EXCERPTED TEXT Start Marker

By Raghu Gullapalli , contributing writer, SmartStops.net
It may be tempting to stay in companies like VanceInfo, Longtop Financial Technologies if you own their stock, but consider the risks carefully.
This past Sunday I watched the premier of HBO’s Too Big to Fail, the story of the collapse of Lehman Brothers and the subsequent bailout of AIG (AIG) and the creation of the Troubled Asset Relief Program (TARP).
While most of the movie seemed like a rather simplified version of events, one thing did resonate with me: the inability of many financial professionals to realize the true value of the “assets” in their portfolios. If the likes of Dick Fuld, with all his acumen and resources, lacked the perspective to realize he was standing on a pile of garbage, what chance is there the normal, everyday investor would correctly assess his or her own portfolio?
To that end, let’s play devil’s advocate and take a look at some equities of questionable value.
On April 26 and 27 of this year, Longtop Financial Technologies (LFT) dropped nearly 50% following a report of fraudulent financial statements from Citron Research. How could the average investor have protected himself or herself better, you ask? Simple: Appropriate risk management. By always having an eye on the risk, investors could have protected profits and at the very least prevented the eventual outcome — possibly losing 100% of their investment when the stock was halted last week.
If the fundamentals of a company are flawed or outright fraud, how is it possible to assess the true worth of a company? All you can do is mitigate your risk and make sure you have the right shoes on when you wade through those “muddy” waters.
AsiaInfo-Linkage (ASIA) is one of the plethora of Chinese software companies that have come seeking investors in US markets, for example. The stock began to really plummet toward the beginning of April when accusations of fraud began to circulate and then cut through the 210-day moving average with conviction. After a brief bounce back to the 210, it has continued its dive and may seek the low single digits from whence it came. Smartstops has the short-term stop at $16.68 and the long-term stop a scant $0.40 away at $16.21. In the unlikely event the stock reverses course, our reentry price is $20.49.

EXCERPTED TEXT End Marker

ASSIGNMENT:
Write the next part of the article on managing risk in stocks of questionable value, starting after the paragraph about AsiaInfo-Linkage.

SUPPLIED DATA Start Marker

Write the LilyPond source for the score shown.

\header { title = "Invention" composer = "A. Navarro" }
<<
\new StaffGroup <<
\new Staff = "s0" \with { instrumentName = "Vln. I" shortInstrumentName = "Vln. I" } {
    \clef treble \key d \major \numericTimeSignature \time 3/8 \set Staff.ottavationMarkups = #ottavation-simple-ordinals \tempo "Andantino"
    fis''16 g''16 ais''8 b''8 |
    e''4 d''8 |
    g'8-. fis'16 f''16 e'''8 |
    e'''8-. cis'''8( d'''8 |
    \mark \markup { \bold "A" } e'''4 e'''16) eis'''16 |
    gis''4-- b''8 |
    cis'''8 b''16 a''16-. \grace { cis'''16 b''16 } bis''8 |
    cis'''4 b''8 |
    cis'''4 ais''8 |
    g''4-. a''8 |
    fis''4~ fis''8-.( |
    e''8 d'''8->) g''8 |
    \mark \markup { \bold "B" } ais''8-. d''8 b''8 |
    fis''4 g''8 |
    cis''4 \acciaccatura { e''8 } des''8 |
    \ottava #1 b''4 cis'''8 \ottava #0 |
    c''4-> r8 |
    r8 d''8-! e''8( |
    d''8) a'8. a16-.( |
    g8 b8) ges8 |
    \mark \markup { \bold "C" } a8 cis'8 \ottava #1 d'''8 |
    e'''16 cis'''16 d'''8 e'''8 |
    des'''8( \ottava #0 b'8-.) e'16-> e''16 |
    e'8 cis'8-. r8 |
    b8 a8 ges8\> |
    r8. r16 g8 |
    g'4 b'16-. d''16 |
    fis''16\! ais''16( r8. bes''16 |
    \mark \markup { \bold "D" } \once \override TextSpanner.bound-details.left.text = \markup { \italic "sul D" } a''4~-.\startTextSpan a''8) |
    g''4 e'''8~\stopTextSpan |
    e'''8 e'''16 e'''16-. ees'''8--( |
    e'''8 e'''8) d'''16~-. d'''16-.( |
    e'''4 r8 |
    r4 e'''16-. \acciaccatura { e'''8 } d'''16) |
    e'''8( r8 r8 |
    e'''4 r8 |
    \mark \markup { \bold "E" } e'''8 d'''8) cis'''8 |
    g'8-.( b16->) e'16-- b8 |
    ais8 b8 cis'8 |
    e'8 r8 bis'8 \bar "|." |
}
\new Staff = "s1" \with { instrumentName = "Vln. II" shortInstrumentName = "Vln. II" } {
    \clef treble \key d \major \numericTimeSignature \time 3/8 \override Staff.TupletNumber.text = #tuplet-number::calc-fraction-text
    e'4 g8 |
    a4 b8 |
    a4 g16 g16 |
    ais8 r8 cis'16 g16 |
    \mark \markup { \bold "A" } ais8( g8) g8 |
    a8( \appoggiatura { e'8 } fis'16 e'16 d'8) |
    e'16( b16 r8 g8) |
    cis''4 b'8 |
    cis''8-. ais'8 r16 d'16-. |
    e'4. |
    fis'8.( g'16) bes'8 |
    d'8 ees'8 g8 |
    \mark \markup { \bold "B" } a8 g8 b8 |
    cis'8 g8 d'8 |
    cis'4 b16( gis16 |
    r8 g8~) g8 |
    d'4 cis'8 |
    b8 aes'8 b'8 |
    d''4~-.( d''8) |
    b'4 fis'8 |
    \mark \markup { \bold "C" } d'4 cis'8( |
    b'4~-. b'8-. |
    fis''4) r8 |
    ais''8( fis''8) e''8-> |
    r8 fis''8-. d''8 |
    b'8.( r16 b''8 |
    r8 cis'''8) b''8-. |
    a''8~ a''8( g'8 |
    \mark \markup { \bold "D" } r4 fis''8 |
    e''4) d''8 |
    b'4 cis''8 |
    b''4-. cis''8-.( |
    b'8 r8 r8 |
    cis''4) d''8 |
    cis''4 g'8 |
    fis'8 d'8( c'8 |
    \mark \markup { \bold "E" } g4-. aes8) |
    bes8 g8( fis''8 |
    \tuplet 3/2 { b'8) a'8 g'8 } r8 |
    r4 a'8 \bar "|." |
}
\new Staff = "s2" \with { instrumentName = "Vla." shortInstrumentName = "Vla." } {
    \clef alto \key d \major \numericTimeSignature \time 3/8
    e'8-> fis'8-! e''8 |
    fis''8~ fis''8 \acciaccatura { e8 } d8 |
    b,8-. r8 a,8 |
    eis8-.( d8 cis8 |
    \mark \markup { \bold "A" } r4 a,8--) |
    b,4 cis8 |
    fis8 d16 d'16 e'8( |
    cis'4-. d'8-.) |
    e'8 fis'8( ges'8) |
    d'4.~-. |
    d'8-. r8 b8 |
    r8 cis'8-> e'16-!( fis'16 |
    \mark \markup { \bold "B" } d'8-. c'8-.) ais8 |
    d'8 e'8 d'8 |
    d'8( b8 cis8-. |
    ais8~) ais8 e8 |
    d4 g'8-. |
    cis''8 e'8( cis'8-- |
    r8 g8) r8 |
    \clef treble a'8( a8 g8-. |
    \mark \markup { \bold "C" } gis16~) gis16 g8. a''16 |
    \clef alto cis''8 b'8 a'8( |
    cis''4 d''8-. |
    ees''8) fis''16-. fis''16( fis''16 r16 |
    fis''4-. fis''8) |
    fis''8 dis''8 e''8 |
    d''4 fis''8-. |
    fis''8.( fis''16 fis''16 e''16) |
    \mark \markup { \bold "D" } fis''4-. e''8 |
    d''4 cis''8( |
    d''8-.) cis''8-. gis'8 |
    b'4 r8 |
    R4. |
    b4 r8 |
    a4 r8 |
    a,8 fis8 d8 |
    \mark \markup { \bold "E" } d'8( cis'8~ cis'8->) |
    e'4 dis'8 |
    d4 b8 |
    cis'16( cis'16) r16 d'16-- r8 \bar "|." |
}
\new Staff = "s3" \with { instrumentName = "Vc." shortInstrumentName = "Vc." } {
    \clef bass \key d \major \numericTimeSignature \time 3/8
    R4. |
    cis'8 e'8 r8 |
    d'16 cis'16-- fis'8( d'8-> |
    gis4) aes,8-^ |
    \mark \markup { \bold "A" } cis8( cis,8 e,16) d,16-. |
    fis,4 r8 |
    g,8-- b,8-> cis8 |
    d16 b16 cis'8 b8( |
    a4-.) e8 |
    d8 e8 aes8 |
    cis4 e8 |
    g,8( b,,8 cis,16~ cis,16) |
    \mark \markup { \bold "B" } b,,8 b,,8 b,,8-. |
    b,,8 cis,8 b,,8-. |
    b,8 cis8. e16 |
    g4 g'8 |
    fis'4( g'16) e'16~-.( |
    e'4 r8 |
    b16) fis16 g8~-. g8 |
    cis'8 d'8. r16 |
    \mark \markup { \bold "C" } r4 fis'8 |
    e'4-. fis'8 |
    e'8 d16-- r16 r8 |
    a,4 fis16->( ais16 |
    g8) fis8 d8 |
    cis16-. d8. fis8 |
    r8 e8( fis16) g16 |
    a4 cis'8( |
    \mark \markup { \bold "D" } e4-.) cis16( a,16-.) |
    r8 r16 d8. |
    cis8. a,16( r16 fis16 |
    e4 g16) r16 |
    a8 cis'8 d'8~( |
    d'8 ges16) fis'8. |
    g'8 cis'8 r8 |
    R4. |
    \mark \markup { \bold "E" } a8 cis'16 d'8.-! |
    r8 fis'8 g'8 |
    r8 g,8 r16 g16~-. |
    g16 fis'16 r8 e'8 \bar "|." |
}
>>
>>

SUPPLIED DATA End Marker

WRITTEN RESPONSE:
Another company to beware of is VanceInfo (VIT). Oppenheimer beat me to the punch when they downgraded it this morning. According to Oppenheimer, “The firm downgraded the stock because it has limited confidence in financial statements for Chinese IT services companies that have been audited by Deloitte, after the SEC launched an inquiry into Longtop Financial.” VIT, too, looks to return single digits if not to zero as it follows its current trajectory. It is close to 10 points below the 210-day moving average. Smartstops has the short-term stop at $20.56 and the long-term stop is $18.65
Another company that may be attractive for would-be Chinese real estate investors is E-House Holdings Limited (EJ). For those of you who think they know better than Jim Chanos, think again. If this stock is a leading indicator of a Chinese real estate bubble, the world is in for some rocky times ahead. The stock is trading below its 55- and 210-day moving averages. Some part of this phenomenon is related to the Chinese government’s desire to reduce speculation in the market. Smartstops has the short-term stop at $9.85 and the long-term stop is at $9.59
It may be tempting to stay in these companies if you own their stock, or even enter here if you feel like rolling the dice. But remember the lessons of 2008; the speculators at Lehman Brothers, Bear Stearns, and AIG brought down those venerable names by ignoring risk management.
Rarely is the juice worth the squeeze.